上山　久雄（生化学・分子生物学講座　分子病態生化学）

　PCRはpolymerase chain reaction（ポリメラーゼ連鎖反応）の略である。微量のDNAを、解析可能な量にまで試験管内で増やす方法である。対象のDNAは二本鎖のものが通常であるが、下に記すようにRNAも、逆転写反応（reverse transcription）を行っておけばPCRができる（RT-PCRという）。
　PCRの反応液には、対象のDNA（鋳型とよばれる）の他に、DNA合成の基質となる4種のdNTP（デオキシリボヌクレオシド三リン酸）、1組のプライマーDNA、耐熱性のDNAポリメラーゼなどが含まれており、保温温度を［94℃→55℃→72℃→］nと繰り返し変化させるだけで、鋳型の中の、プライマーDNAにはさまれた領域だけが増幅される。計算上は10回の繰り返し（n：サイクル）で約千倍、20回で約百万倍に増幅されるはずであるが、25〜30回程度のサイクルが普通である。
　PCRは、（i）遺伝子の多型あるいは変異の解析、（ii）クローニングと変異の導入、（iii）mRNA発現量の解析、などを目的として行われる。
　（i）の「遺伝子の多型あるいは変異の解析」は最もポピュラーなもので、疾患関連遺伝子の個別解析、個人識別（親子鑑定や犯罪捜査）、病原体の特定、遺伝子組み換え植物の混入の判定、などに用いられる。「増幅されるかどうか」で判定する場合もあれば、増幅された産物を制限酵素切断やシーケンシング、電気泳動などで解析して判定する場合もある。特定の遺伝子の端から端まで解析したいのであれば、ロングPCRでまず遺伝子全体を増幅し、その産物を鋳型にしたPCRを行うと楽である。ゲノムDNAからのロングPCRは30キロ塩基対近くまでが可能になっている。
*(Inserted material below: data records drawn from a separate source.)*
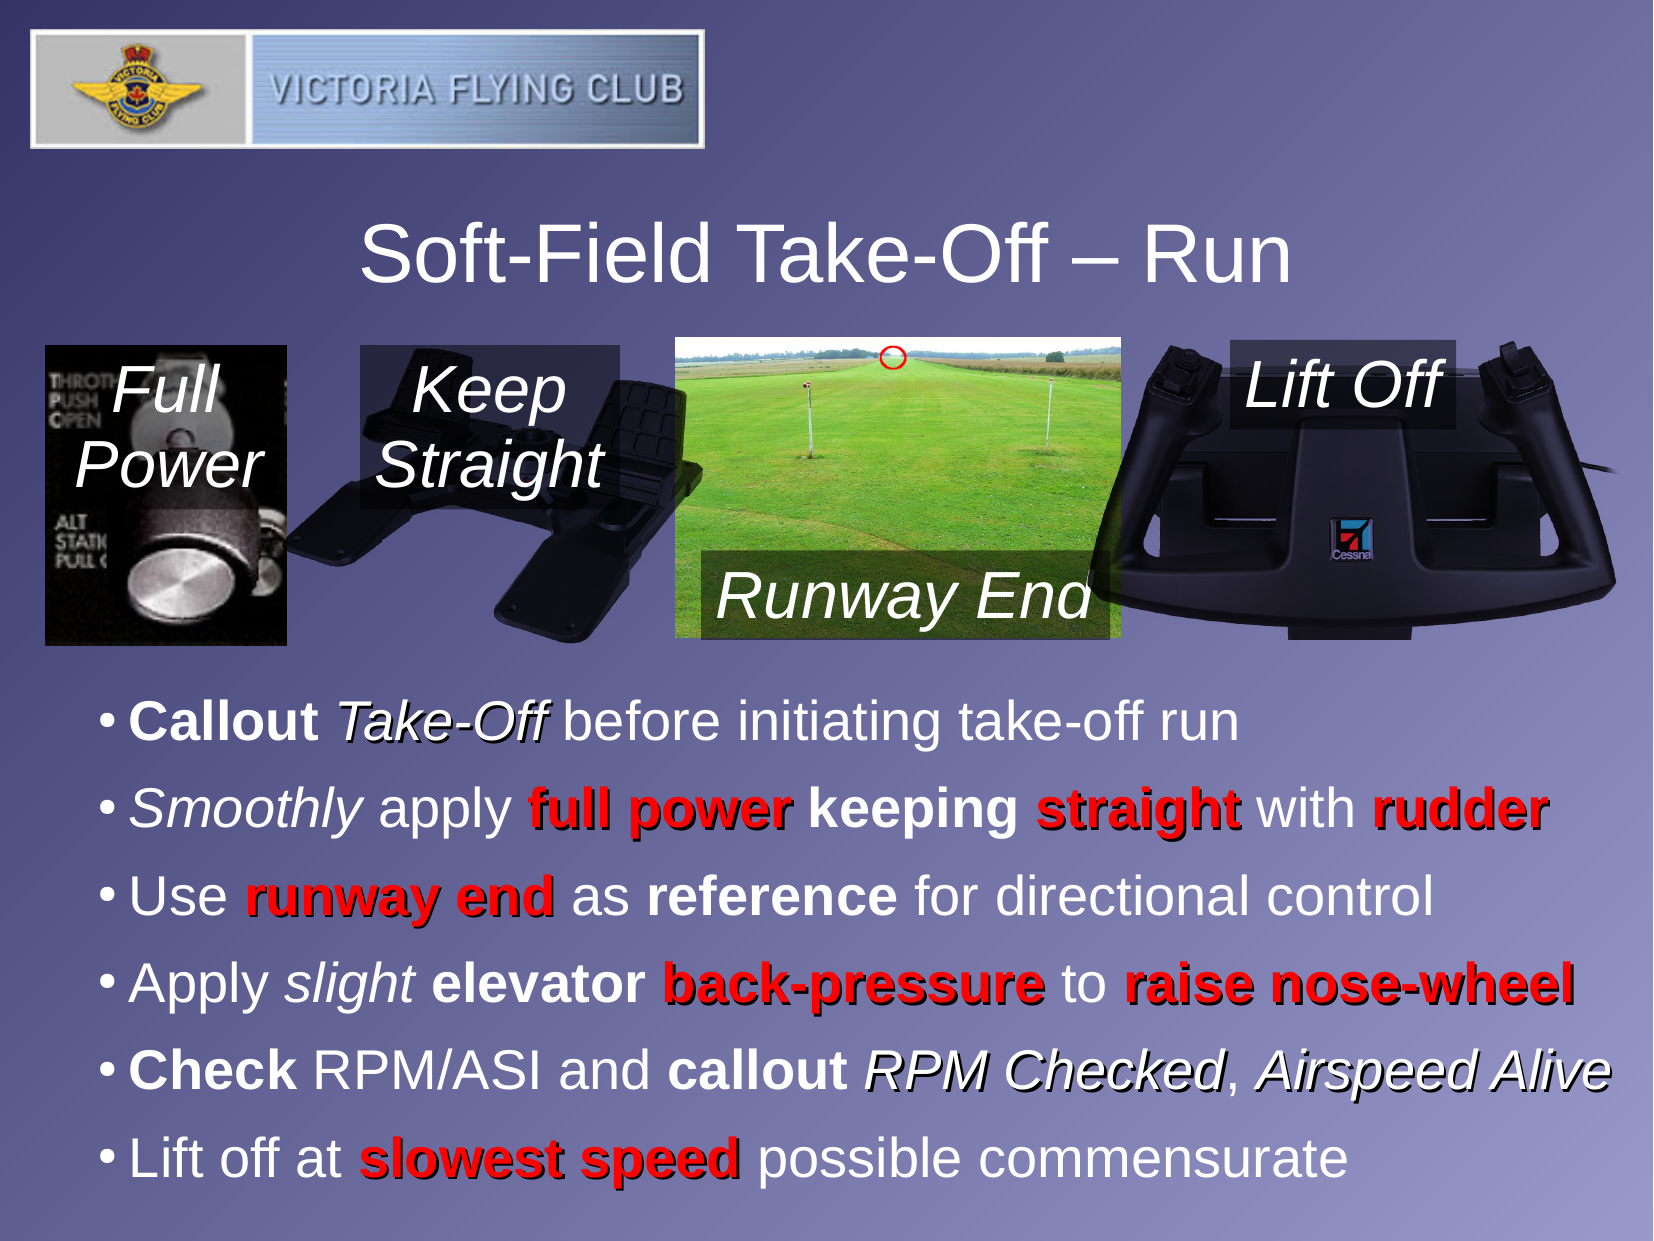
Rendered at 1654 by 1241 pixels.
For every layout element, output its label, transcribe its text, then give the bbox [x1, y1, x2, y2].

picture [30, 29, 705, 149]
text_box Keep Straight [360, 345, 620, 510]
title Soft-Field Take-Off – Run [82, 150, 1571, 345]
text_box Full Power [60, 345, 280, 510]
text_box Runway End [706, 550, 1080, 640]
picture [45, 337, 1622, 646]
list Callout Take-Off before initiating take-off run Smoothly apply full power keeping straight with rudder Use runway end as reference for directional control Apply slight elevator back-pressure to raise nose-wheel Check RPM/ASI and callout RPM Checked, Airspeed Alive Lift off at slowest speed possible commensurate [82, 690, 1621, 1201]
text_box Lift Off [1230, 339, 1457, 430]
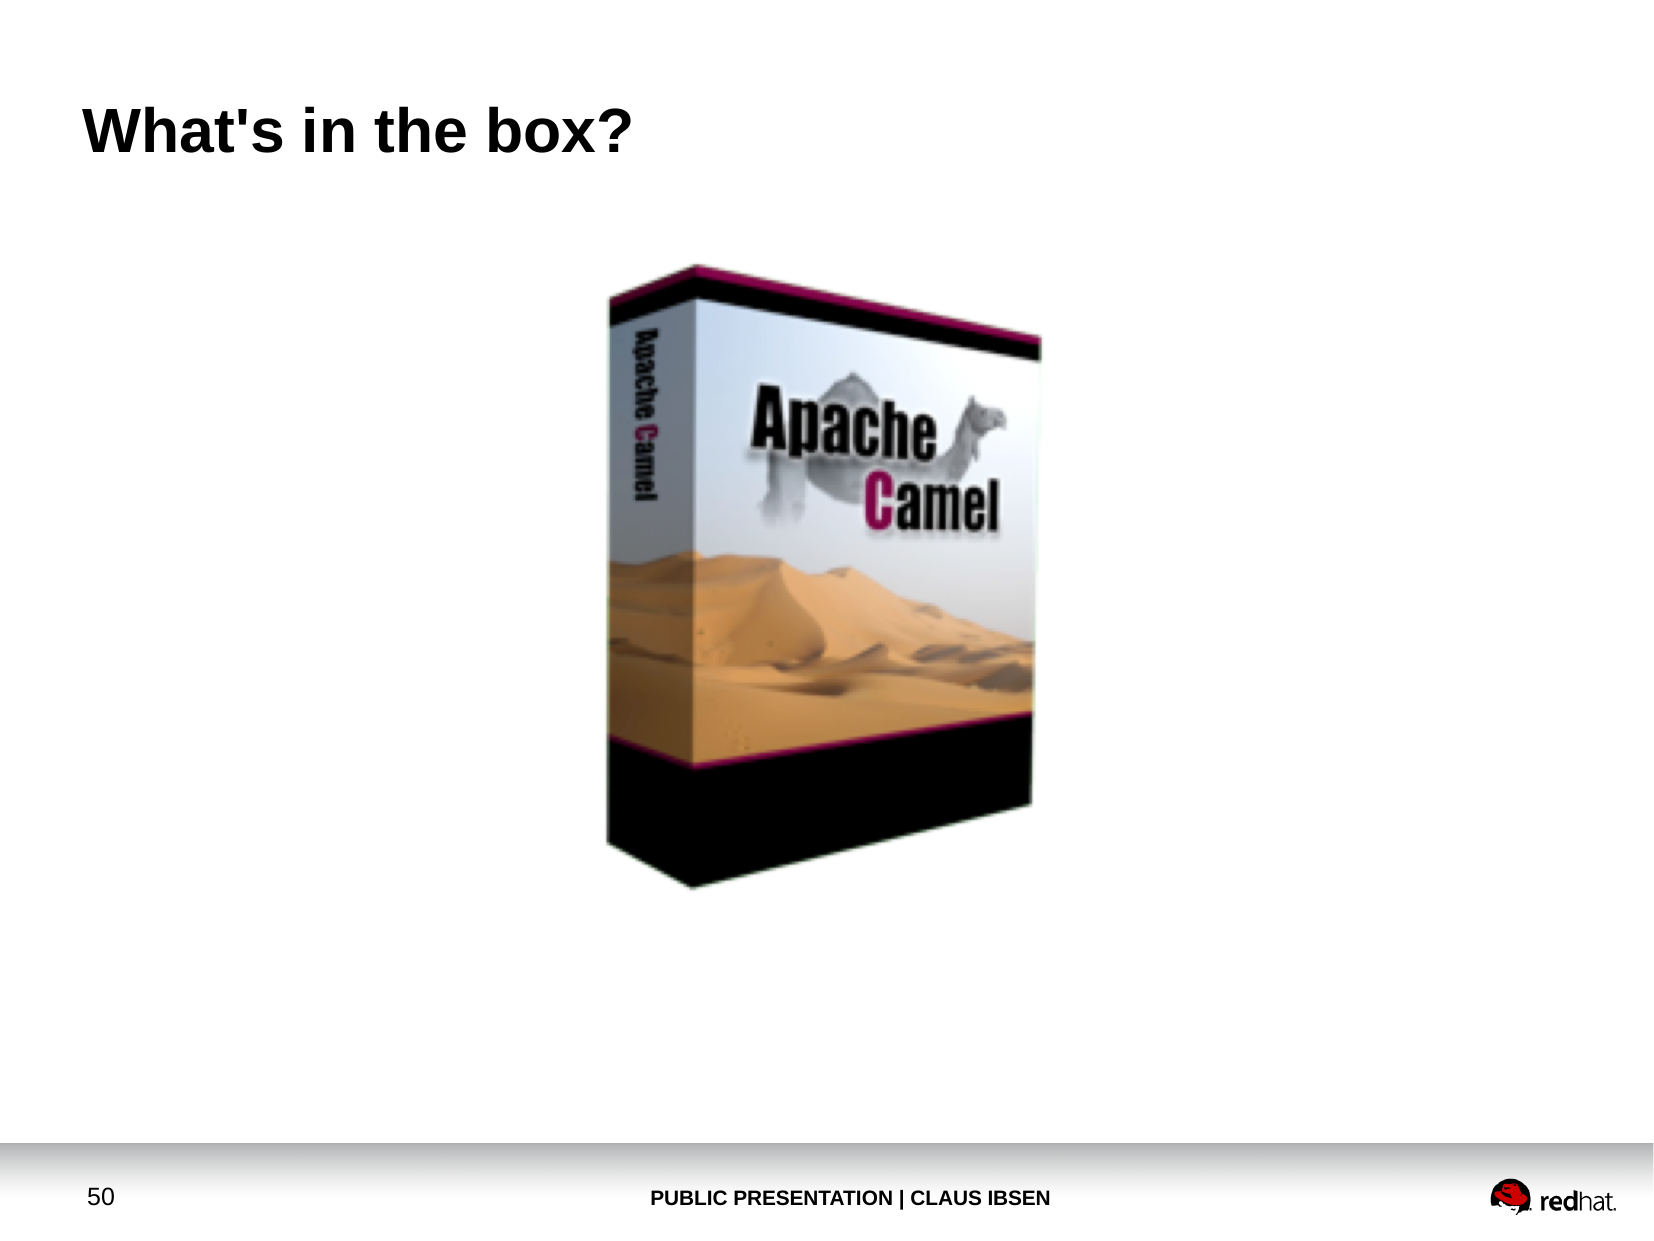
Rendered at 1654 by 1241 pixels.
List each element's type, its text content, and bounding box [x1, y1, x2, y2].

picture [562, 255, 1098, 901]
picture [0, 1143, 1654, 1241]
title What's in the box? [82, 37, 1571, 226]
　（ii）の「クローニングと変異の導入」は、興味ある遺伝子やcDNA（mRNAを上記の逆転写反応でDNAに変換したもの）をクローニング（プラスミドなどのベクターDNAに入れること）するときに行われるPCRである。公表されている塩基配列をもとに自らクローニングする場合や、クローンはあるが中身を別のベクターに移しかえたい場合（制限酵素の切断配列を両端に導入する）、クローンに塩基置換を導入したい場合（変異が入ったプライマーを用いたオーバーラップ伸長法）などである。いずれにしても、重要なのは耐熱性DNAポリメラーゼとして、3’→5’のエキソヌクレアーゼ活性を備えたものを使用することである。この活性を持たないポリメラーゼでは予期せぬ変異が入ってしまうことがある。
　（iii）の「mRNA発現量の解析」はリアルタイムPCRで行われている。リアルタイムPCR は、1サイクルごとに産物の量を蛍光で測定していくものであり、何サイクル目で産物ができ始めるかをみる。何コピーかが既知の二本鎖DNA（例えば10、100、1,000コピーなど）を鋳型にして標準曲線を作成し、それをもとにmRNA（実際にはそのcDNA）を定量するものである。二本鎖DNAに結合する蛍光色素を用いて産物量を測定する方法がポピュラーであるが、そのPCRにより正しい産物だけができていることを確認する必要がある。
　PCRには以上のように様々な用途がある。この単純な方法を駆使して立派な成果をあげて頂きたい。